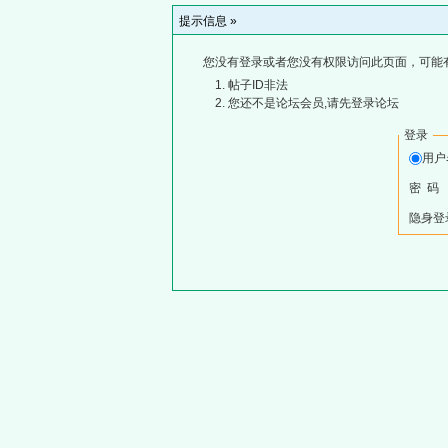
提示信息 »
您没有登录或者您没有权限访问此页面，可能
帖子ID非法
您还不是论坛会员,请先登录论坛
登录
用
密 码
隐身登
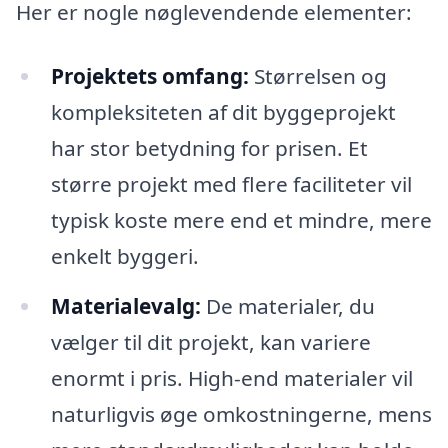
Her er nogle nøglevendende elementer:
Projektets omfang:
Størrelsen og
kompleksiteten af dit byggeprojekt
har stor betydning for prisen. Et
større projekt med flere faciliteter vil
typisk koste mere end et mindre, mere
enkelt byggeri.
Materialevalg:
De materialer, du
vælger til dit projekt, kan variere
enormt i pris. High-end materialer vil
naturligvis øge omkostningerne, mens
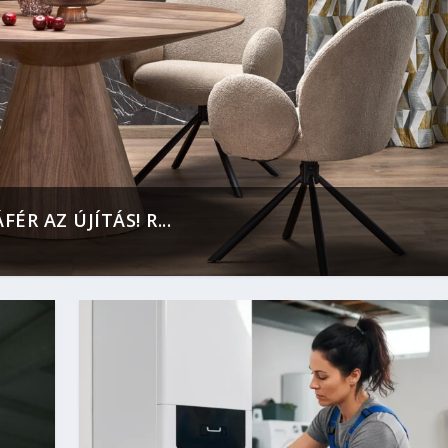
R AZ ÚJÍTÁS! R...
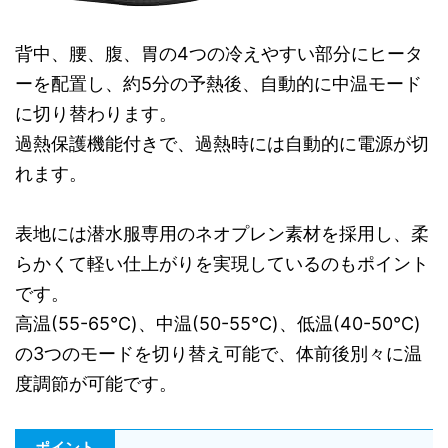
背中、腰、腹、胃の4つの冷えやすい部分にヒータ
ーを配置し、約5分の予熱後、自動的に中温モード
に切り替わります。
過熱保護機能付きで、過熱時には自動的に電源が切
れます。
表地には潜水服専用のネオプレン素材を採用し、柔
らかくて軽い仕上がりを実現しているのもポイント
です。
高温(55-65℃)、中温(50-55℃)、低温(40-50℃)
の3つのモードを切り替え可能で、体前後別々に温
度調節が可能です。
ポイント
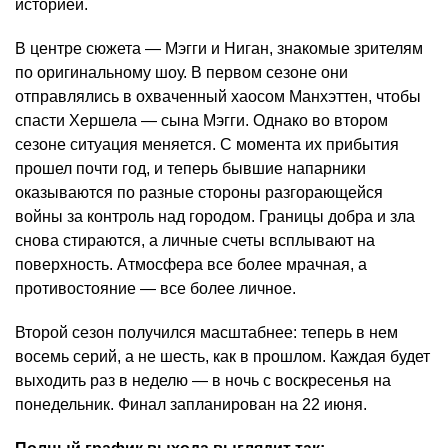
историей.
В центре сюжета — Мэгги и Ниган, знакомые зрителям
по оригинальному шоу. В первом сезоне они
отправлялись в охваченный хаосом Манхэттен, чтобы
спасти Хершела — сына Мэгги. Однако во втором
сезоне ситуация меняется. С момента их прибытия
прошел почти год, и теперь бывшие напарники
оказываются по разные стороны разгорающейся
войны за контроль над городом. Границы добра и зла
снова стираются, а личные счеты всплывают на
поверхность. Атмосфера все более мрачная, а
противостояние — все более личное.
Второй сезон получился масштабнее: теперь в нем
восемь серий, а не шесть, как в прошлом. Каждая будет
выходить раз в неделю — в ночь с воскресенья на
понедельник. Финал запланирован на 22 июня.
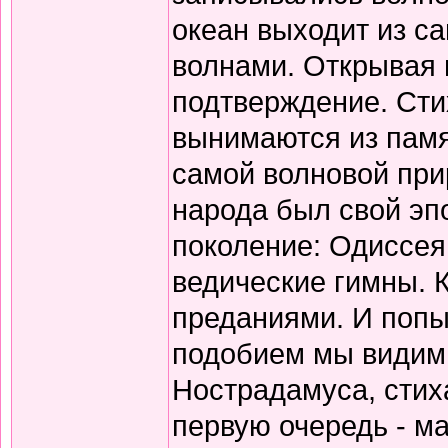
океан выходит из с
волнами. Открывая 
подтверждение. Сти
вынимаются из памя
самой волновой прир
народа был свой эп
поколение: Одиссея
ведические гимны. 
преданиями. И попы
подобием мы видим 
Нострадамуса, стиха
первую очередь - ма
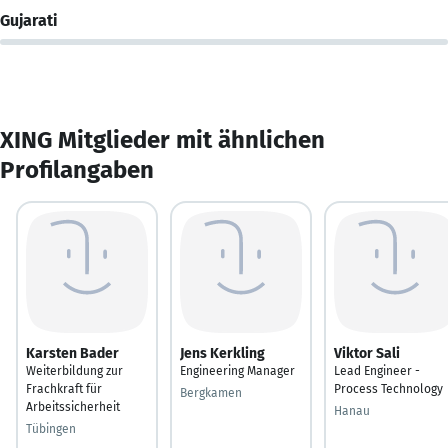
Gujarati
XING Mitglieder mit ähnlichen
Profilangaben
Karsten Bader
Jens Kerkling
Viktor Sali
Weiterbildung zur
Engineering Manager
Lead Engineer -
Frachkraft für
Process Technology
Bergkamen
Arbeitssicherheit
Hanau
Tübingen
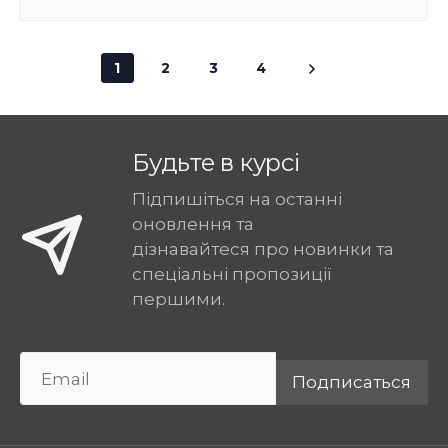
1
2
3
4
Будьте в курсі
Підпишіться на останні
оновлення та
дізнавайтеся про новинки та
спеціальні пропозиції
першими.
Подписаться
· · · · · · ·
### Work request:
Reproduce the complete set of records verbatim and omit the pictures.

### Output for this task:
提示信息 »
您没有登录或者您没有权限访问此页面，可能
帖子ID非法
您还不是论坛会员,请先登录论坛
登录
用
密 码
隐身登
Her er nogle nøglevendende elementer:
Projektets omfang:
Størrelsen og
kompleksiteten af dit byggeprojekt
har stor betydning for prisen. Et
større projekt med flere faciliteter vil
typisk koste mere end et mindre, mere
enkelt byggeri.
Materialevalg:
De materialer, du
vælger til dit projekt, kan variere
enormt i pris. High-end materialer vil
naturligvis øge omkostningerne, mens
R AZ ÚJÍTÁS! R...
背中、腰、腹、胃の4つの冷えやすい部分にヒータ
ーを配置し、約5分の予熱後、自動的に中温モード
に切り替わります。
過熱保護機能付きで、過熱時には自動的に電源が切
れます。
表地には潜水服専用のネオプレン素材を採用し、柔
らかくて軽い仕上がりを実現しているのもポイント
です。
高温(55-65℃)、中温(50-55℃)、低温(40-50℃)
の3つのモードを切り替え可能で、体前後別々に温
度調節が可能です。
ポイント
историей.
В центре сюжета — Мэгги и Ниган, знакомые зрителям
по оригинальному шоу. В первом сезоне они
отправлялись в охваченный хаосом Манхэттен, чтобы
спасти Хершела — сына Мэгги. Однако во втором
сезоне ситуация меняется. С момента их прибытия
прошел почти год, и теперь бывшие напарники
оказываются по разные стороны разгорающейся
войны за контроль над городом. Границы добра и зла
снова стираются, а личные счеты всплывают на
поверхность. Атмосфера все более мрачная, а
противостояние — все более личное.
Второй сезон получился масштабнее: теперь в нем
восемь серий, а не шесть, как в прошлом. Каждая будет
выходить раз в неделю — в ночь с воскресенья на
понедельник. Финал запланирован на 22 июня.
океан выходит из с
волнами. Открывая 
подтверждение. Сти
вынимаются из памя
самой волновой прир
народа был свой эп
поколение: Одиссея
ведические гимны. 
преданиями. И попы
подобием мы видим 
Нострадамуса, стиха
первую очередь - ма
Gujarati
XING Mitglieder mit ähnlichen
Profilangaben
Karsten Bader
Jens Kerkling
Viktor Sali
Weiterbildung zur
Engineering Manager
Lead Engineer -
Frachkraft für
Process Technology
Bergkamen
Arbeitssicherheit
Hanau
Tübingen
1
2
3
4
Будьте в курсі
Підпишіться на останні
оновлення та
дізнавайтеся про новинки та
спеціальні пропозиції
першими.
Подписаться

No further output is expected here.